If you use an SSH tunnel with dynamic port forwarding, you must use a SOCKS proxy management add-on to control the proxy settings in your browser. Using a SOCKS proxy management tool allows you to automatically filter URLs based on text patterns and to limit the proxy settings to domains that match the form of the master node's public DNS name. The browser add-on automatically handles turning the proxy on and off when you switch between viewing websites hosted on the master node and those on the Internet. To manage your proxy settings, configure your browser to use an add-on such as FoxyProxy (with Google Chrome) or SwitchyOmega (with Firefox).

The following example demonstrates a [SwitchyOmega](https://addons.mozilla.org/en-US/firefox/addon/switchyomega/) configuration using Firefox.

Set the proxy server to localhost with the port set to 8157 (you should set this value to the local port number that you will use to establish the SSH tunnel).

![Setup the SOCKS proxy](images/screenshot-03.png)

Whitelist the following URL patterns (as illustrated by the screenshot below):

* The **\*-int.azurehdinsight.net\*** matches the DNS name of the private endpoint of the HDInsight cluster;

* The **10.0.\*** pattern provides access to the private IP addresses of the compute resources deployed within the virtual network you have setup, including the HDInsight cluster. Alter this filter if it conflicts with your network access plan.

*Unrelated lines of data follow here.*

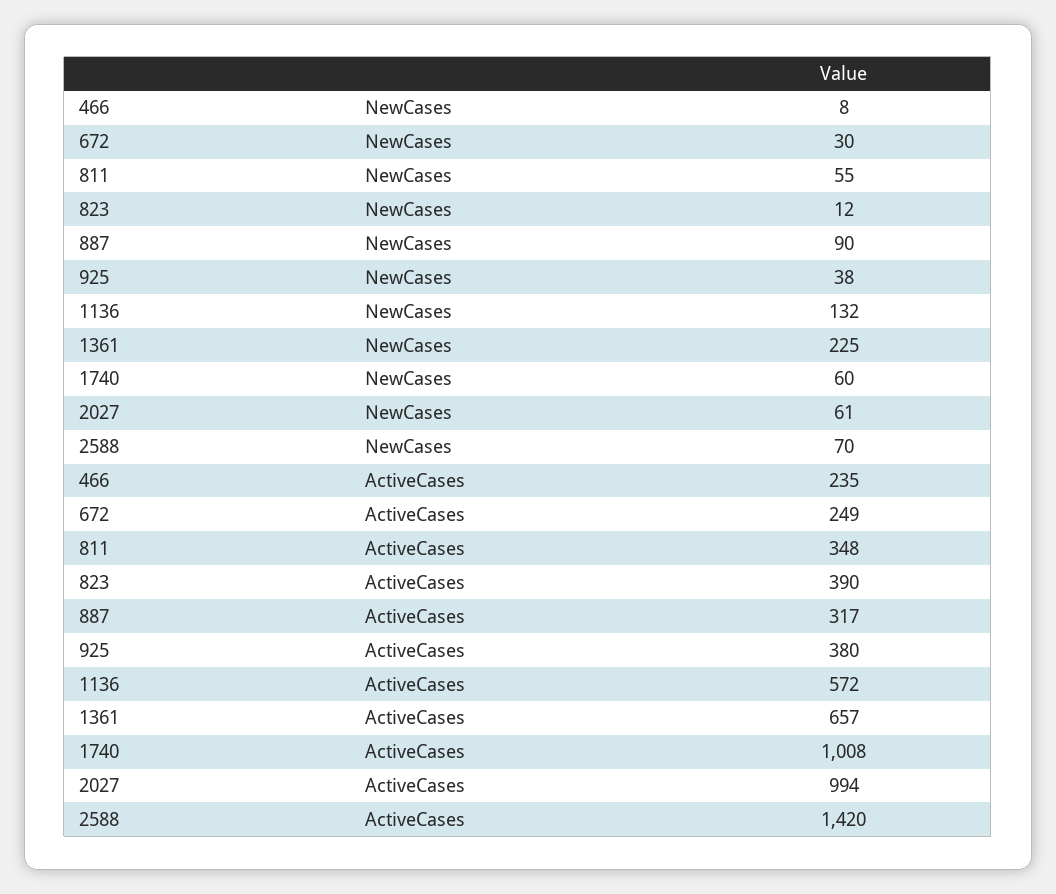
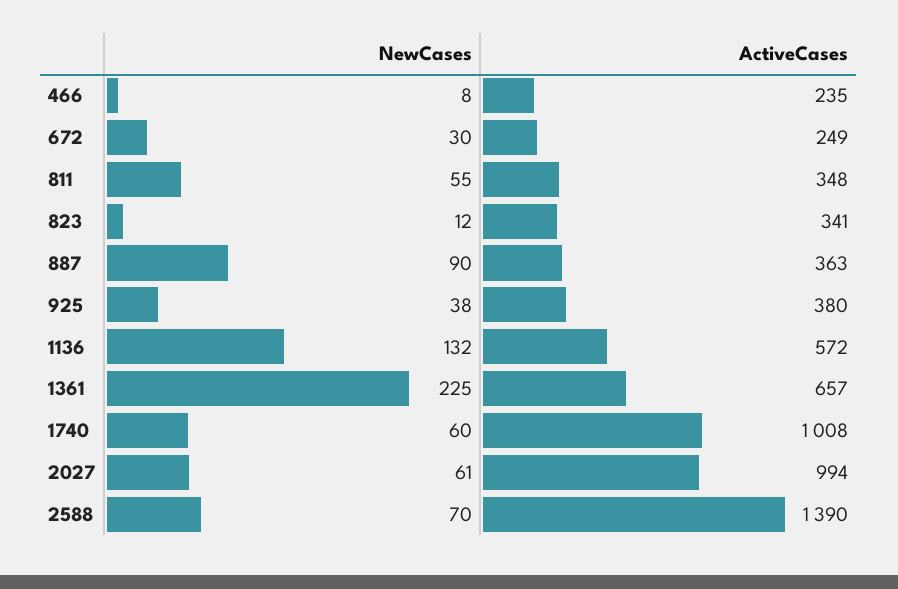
  {
    "466": {
      "NewCases": 8,
      "ActiveCases": 235
    },
    "672": {
      "NewCases": 30,
      "ActiveCases": 249
    },
    "811": {
      "NewCases": 55,
      "ActiveCases": 348
    },
    "823": {
      "NewCases": 12,
-     "ActiveCases": 390
+     "ActiveCases": 341
    },
    "887": {
      "NewCases": 90,
-     "ActiveCases": 317
+     "ActiveCases": 363
    },
    "925": {
      "NewCases": 38,
      "ActiveCases": 380
    },
    "1136": {
      "NewCases": 132,
      "ActiveCases": 572
    },
    "1361": {
      "NewCases": 225,
      "ActiveCases": 657
    },
    "1740": {
      "NewCases": 60,
      "ActiveCases": 1008
    },
    "2027": {
      "NewCases": 61,
      "ActiveCases": 994
    },
    "2588": {
      "NewCases": 70,
-     "ActiveCases": 1420
+     "ActiveCases": 1390
    }
  }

![Whitelist URL patterns](images/screenshot-04.png)

Add the private SSH key you have created to the authentication agent, with the following command:

In [None]:
%%sh
ssh-add -k <PRIVATE_SSH_KEY>

Connect to the jumpbox server, creating the SSH tunnel:

In [None]:
%%sh
ssh -A -D 8157 <ADMIN_USERNAME>@<IP_ADDRESS_OR_DNS_NAME_OF_JUMPBOX_SERVER>

Open your broweser and connect to the HDInsight private endpoint (**https://CLUSTERNAME-int.azurehdinsight.net**).

If you have configured everything properly, the browser should be route the requests through the proxy server and you should be able to access the HDInsight cluster administrative itnerfaces as illustrated by the following screenshot.

![HDInsight cluster web UI](images/screenshot-05.png)